_What is expected:_ Retype the opening lines of the data exactly, stopping after the line that contains "UMIDO - 2608579406". Skip every picture.

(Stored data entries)

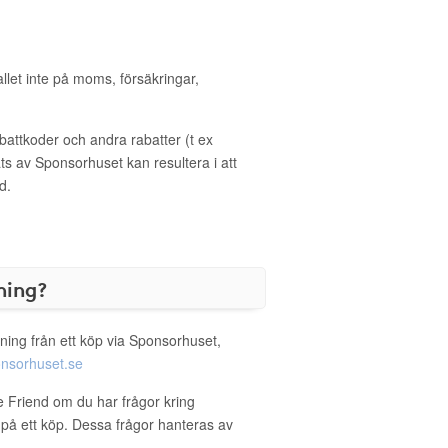
allet inte på moms, försäkringar,
ttkoder och andra rabatter (t ex
s av Sponsorhuset kan resultera i att
d.
ning?
ning från ett köp via Sponsorhuset,
nsorhuset.se
ee Friend om du har frågor kring
g på ett köp. Dessa frågor hanteras av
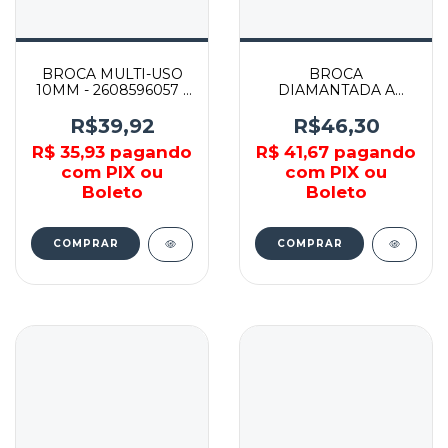
BROCA MULTI-USO
BROCA
10MM - 2608596057 -
DIAMANTADA A
BOSCH
UMIDO - 2608579406
- BOSCH
R$39,92
R$46,30
R$ 35,93
pagando
R$ 41,67
pagando
com PIX ou
com PIX ou
Boleto
Boleto
COMPRAR
COMPRAR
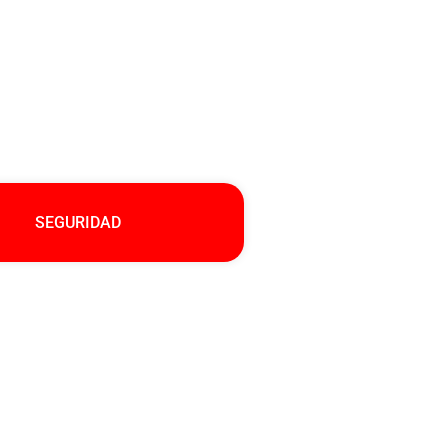
SEGURIDAD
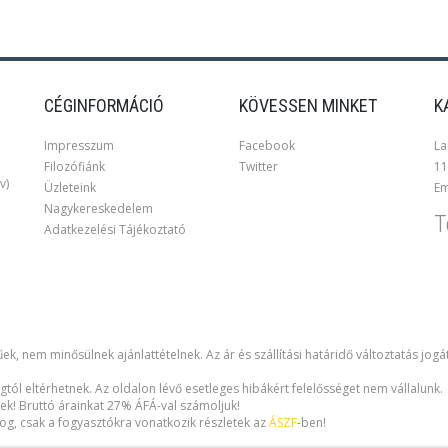
CÉGINFORMÁCIÓ
KÖVESSEN MINKET
K
Impresszum
Facebook
La
Filozófiánk
Twitter
11
v)
Üzleteink
Em
Nagykereskedelem
T
Adatkezelési Tájékoztató
ek, nem minősülnek ajánlattételnek. Az ár és szállítási határidő változtatás jogá
gtól eltérhetnek. Az oldalon lévő esetleges hibákért felelősséget nem vállalunk.
ek! Bruttó árainkat 27% ÁFÁ-val számoljuk!
i jog, csak a fogyasztókra vonatkozik részletek az
ÁSZF
-ben!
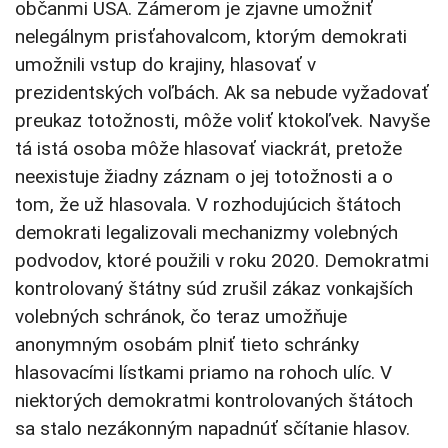
občanmi USA. Zámerom je zjavne umožniť
nelegálnym prisťahovalcom, ktorým demokrati
umožnili vstup do krajiny, hlasovať v
prezidentských voľbách. Ak sa nebude vyžadovať
preukaz totožnosti, môže voliť ktokoľvek. Navyše
tá istá osoba môže hlasovať viackrát, pretože
neexistuje žiadny záznam o jej totožnosti a o
tom, že už hlasovala. V rozhodujúcich štátoch
demokrati legalizovali mechanizmy volebných
podvodov, ktoré použili v roku 2020. Demokratmi
kontrolovaný štátny súd zrušil zákaz vonkajších
volebných schránok, čo teraz umožňuje
anonymným osobám plniť tieto schránky
hlasovacími lístkami priamo na rohoch ulíc. V
niektorých demokratmi kontrolovaných štátoch
sa stalo nezákonným napadnúť sčítanie hlasov.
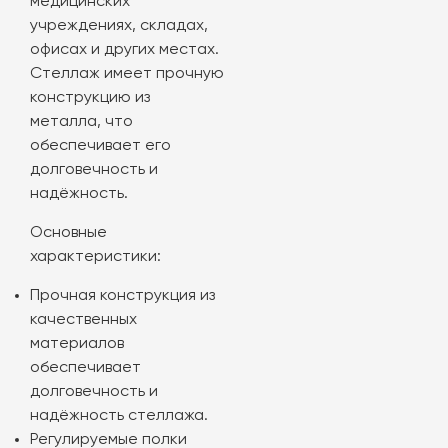
медицинских
учреждениях, складах,
офисах и других местах.
Стеллаж имеет прочную
конструкцию из
металла, что
обеспечивает его
долговечность и
надёжность.
Основные
характеристики:
Прочная конструкция из
качественных
материалов
обеспечивает
долговечность и
надёжность стеллажа.
Регулируемые полки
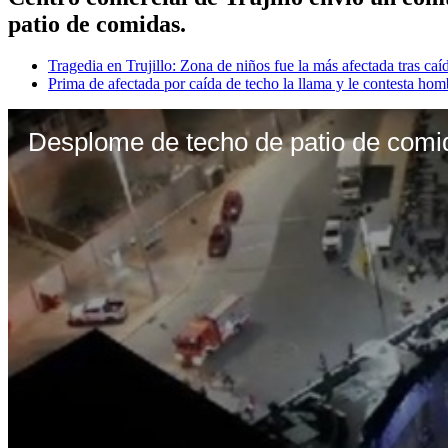
patio de comidas.
Tragedia en Trujillo: Zona de niños fue la más afectada tras caí
Prima de afectada por caída de techo la llama y le contesta homb
Desplome de techo de patio de comi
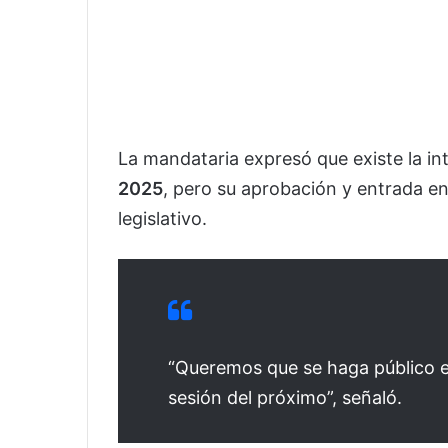
La mandataria expresó que existe la i
2025
, pero su aprobación y entrada en
legislativo.
“Queremos que se haga público e
sesión del próximo”, señaló.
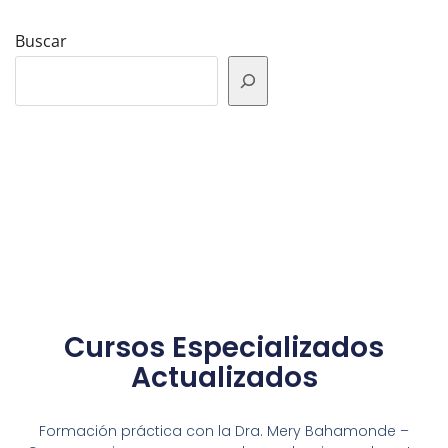
Buscar
Cursos Especializados
Actualizados
Formación práctica con la Dra. Mery Bahamonde –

_Written reply:_
allet inte på moms, försäkringar,
ttkoder och andra rabatter (t ex
s av Sponsorhuset kan resultera i att
d.
ning?
ning från ett köp via Sponsorhuset,
nsorhuset.se
ee Friend om du har frågor kring
g på ett köp. Dessa frågor hanteras av
BROCA MULTI-USO
BROCA
10MM - 2608596057 -
DIAMANTADA A
BOSCH
UMIDO - 2608579406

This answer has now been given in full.